What happens if you do a prohibited transaction? Your IRA is deemed blown up on the date you did the transaction. So, if you invested in that real estate deal and you rented it out to your son on December 15, 2022, the IRS generally has three years to capture that and catch you. Let’s say they do in 2024; and that real estate, you paid $100, but now it’s worth $180, they technically will blow up the IRA and tax you at that $180, which would be subject to tax and potentially taxes anywhere from ten to upwards up to potentially 100%. Generally, if you’re over 59 and a half, my experience, they’ll just hit the tax. They really don’t go for excise tax if you’re under 59 and a half. Generally tax and a 10% penalty unless it’s something super egregious. But again, very, very difficult to get audited in this area. There’s no separate audit division.

But on the flip side, I’ve seen it work out for the taxpayers favor where they did a prohibited transaction at a higher value and now the asset dropped and they did the prohibited transaction at the lower value, and they’re paying tax at the lower value. So, it’s really the fair market value when the transaction occurred, when that prohibited transaction occurred. So, I’ve seen some interesting cases, but generally the IRA is deemed disqualified on that date when you did the prohibited transaction. Tax and potentially penalty is due on the fair market value of that asset.

Now again, based on Section 322 of the SECURE Act, it says, 2.0, that each IRA will be looked at as a separate contract. It’s unclear whether it means every investment in that IRA, but what we know for sure is that every IRA is treated separately. So again, just a piece of advice. If you are considering doing asset investment that potentially somewhat risky, isolate into a separate IRA even at the same institution, it will be treated as a separate contract, and this way you’re not going to have any spillover of prohibited transactions.

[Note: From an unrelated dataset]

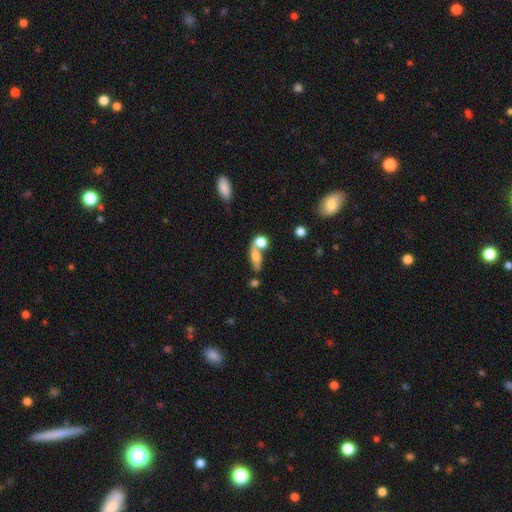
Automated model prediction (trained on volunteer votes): Overall: smooth (59%; featured or disk 29%). How rounded: in between (53%; cigar-shaped 28%). Merging: merger (40%; none 39%).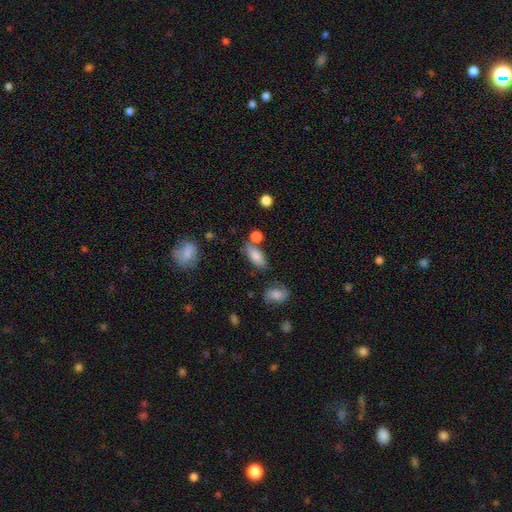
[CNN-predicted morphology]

So, hope you guys enjoyed today’s podcast, really appreciate it. Again, hope you had an amazing New Year, Happy Holidays and I’ll keep the SECURE Act 2.0 content going. Got a lot of questions about it. I’ll try to tackle various specific provisions this way, so it’s not like a 45 minutes to one hour podcast video. Try to keep them under ten to 15 minutes and really focus on the key provisions involving IRAs and Solo 401(k)s. So, thanks again; have an amazing, amazing start to your year and take care.